───── Records to process
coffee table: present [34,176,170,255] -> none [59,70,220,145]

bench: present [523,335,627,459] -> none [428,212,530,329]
──────────
───── Records to process
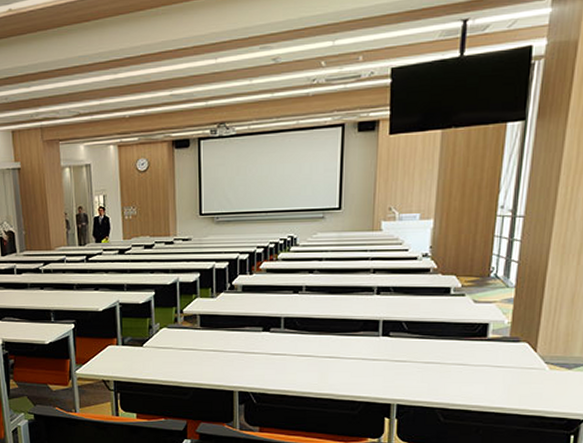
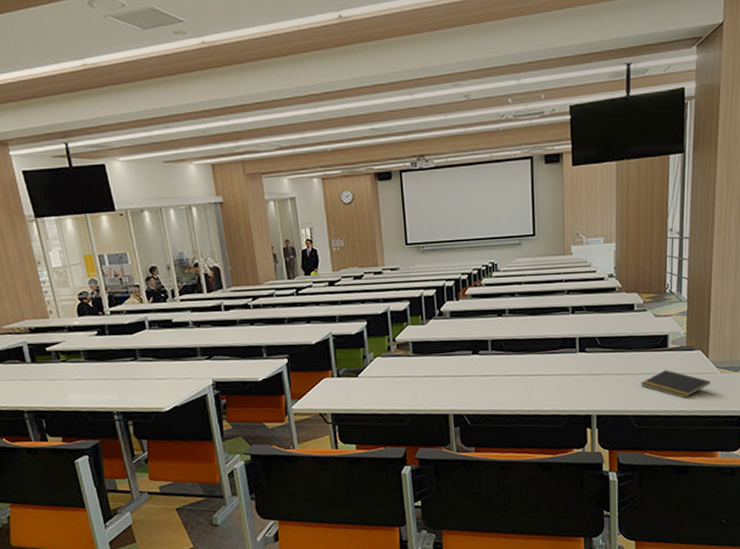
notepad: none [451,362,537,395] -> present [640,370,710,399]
──────────
- [The task]:
Reproduce only the lines above, starting at the line with "coffee table: present" and ending at the line with "bench: present [523,335,627,459]", exactly as written.

- [Worked solution]:
coffee table: present [34,176,170,255] -> none [59,70,220,145]

bench: present [523,335,627,459] -> none [428,212,530,329]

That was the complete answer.